«Depuis 30 ans, le Parti socialiste n’a toujours pas défini une politique économique»

INTERVIEW Le politologue Gérard Grunberg revient sur la fronde d’une partie des députés PS à la veille du discours de politique général de Manuel Valls…

Propos recueillis par Mathieu Bruckmüller

— 

Manuel Valls le 21 décembre 2010 dans l'hémicycle de l'Assemblée nationale à Paris
Manuel Valls le 21 décembre 2010 dans l'hémicycle de l'Assemblée nationale à Paris — Joel Saget AFP

Beaucoup de bruit pour rien? Pour obtenir le vote de confiance des députés mardi à l’issue de son discours de politique général, le Premier ministre Manuel Valls devra composer non seulement avec l’opposition du Front de gauche et l’abstention possible des écologistes, mais aussi avec le vent de fronde qui souffle chez près d’un tiers des députés PS.

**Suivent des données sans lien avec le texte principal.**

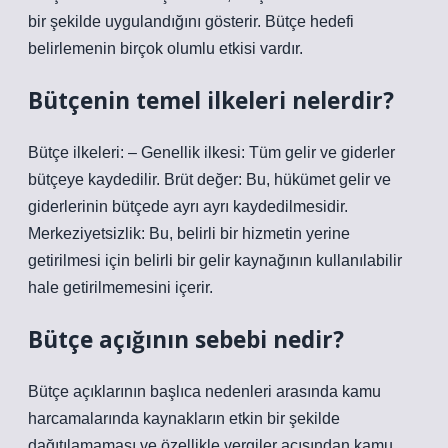
bir şekilde uygulandığını gösterir. Bütçe hedefi
belirlemenin birçok olumlu etkisi vardır.
Bütçenin temel ilkeleri nelerdir?
Bütçe ilkeleri: – Genellik ilkesi: Tüm gelir ve giderler
bütçeye kaydedilir. Brüt değer: Bu, hükümet gelir ve
giderlerinin bütçede ayrı ayrı kaydedilmesidir.
Merkeziyetsizlik: Bu, belirli bir hizmetin yerine
getirilmesi için belirli bir gelir kaynağının kullanılabilir
hale getirilmemesini içerir.
Bütçe açığının sebebi nedir?
Bütçe açıklarının başlıca nedenleri arasında kamu
harcamalarında kaynakların etkin bir şekilde
dağıtılamaması ve özellikle vergiler açısından kamu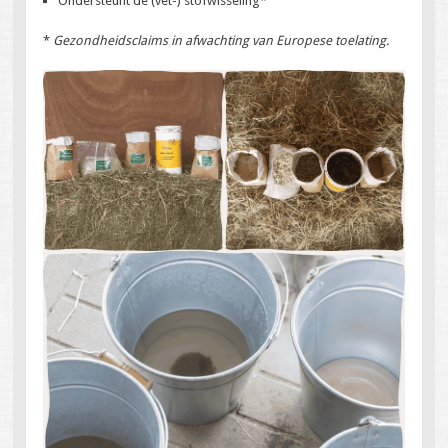
Ondersteunt de (vet-) stofwisseling*
*
Gezondheidsclaims in afwachting van Europese toelating.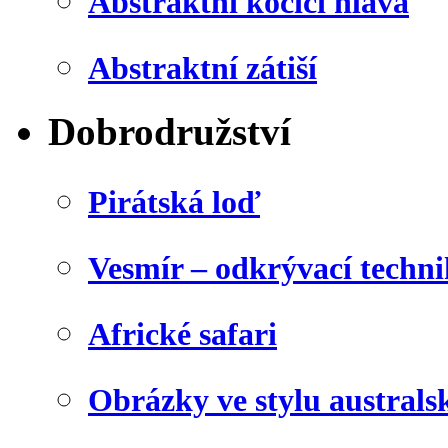
Abstraktní kočičí hlava
Abstraktní zátiší
Dobrodružství
Pirátská loď
Vesmír – odkrývací techn
Africké safari
Obrázky ve stylu australs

Quelque 86 ont signé un «contrat de majorité» afin de peser au Parlement sur la politique gouvernementale. Première exigence: «Obtenir une réorientation européenne» afin de ralentir le rythme de réduction des déficits. Or, le Premier ministre devrait détailler devant les parlementaires un effort inédit de 50 milliards d’économies entre 2015 et 2017. Même si certains signataires ont déjà dit qu’ils n’iraient pas jusqu’à voter contre la confiance du nouveau gouvernement, certains pourraient s’abstenir. Il faudrait l’abstention d’au moins 50 à 60 d’entre eux pour que le gouvernement n’obtienne pas la confiance. Un scénario crédible? Eléments de réponse avec le politologue Gérard Grunberg, directeur de recherche au Cevipof (centre de recherches de Science-Po).

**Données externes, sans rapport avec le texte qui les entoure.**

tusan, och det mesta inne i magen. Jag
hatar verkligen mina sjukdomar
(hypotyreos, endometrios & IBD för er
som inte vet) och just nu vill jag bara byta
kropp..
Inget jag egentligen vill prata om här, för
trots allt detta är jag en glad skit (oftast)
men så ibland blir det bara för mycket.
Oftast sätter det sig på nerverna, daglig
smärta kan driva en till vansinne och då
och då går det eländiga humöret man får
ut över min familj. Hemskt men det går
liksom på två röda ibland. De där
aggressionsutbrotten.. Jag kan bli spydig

Comment expliquez-vous cette fronde d’un tiers des députés PS?

Il y a un mécontentement à l’égard du chef de l’Etat et beaucoup de députés n’ont pas de sympathie pour Manuel Valls. Mais le plus important et c’est la même chose depuis 30 ans, c’est que le PS n’a toujours pas défini une politique économique claire et donc une politique européenne. Les déficits et la dette, il faut bien régler ces problèmes. On peut toujours dire que quand tout ira mieux, quand on aura relancé l’économie, on pourra se désendetter. Le problème c’est que nous allons avoir une croissance faible structurellement pendant plusieurs années.

Le risque que le gouvernement n’obtienne pas la confiance des députés est-il important?

Je ne crois pas, sinon cela mettrait le président de la République devant un cas de figure inédit sous la cinquième République. Ce serait la fin du gouvernement Valls et cela pousserait le chef de l’Etat à dissoudre l’Assemblée. Je ne pense pas que les députés PS aient envie d’aller jusque-là. Sinon, dans le contexte actuel, ils sont nombreux à risquer de ne pas retrouver leur siège en cas d’élections législatives anticipées.

Manuel Valls devra donc se livrer à numéro d’équilibriste dans son discours?

Il devra résoudre la quadrature du cercle: être à la fois courageux dans la politique volontariste de diminution des déficits, tout en trouvant un langage qui ne soit pas perçu comme une provocation par des députés qui attendent avant tout du nouveau gouvernement qu’il fasse du social.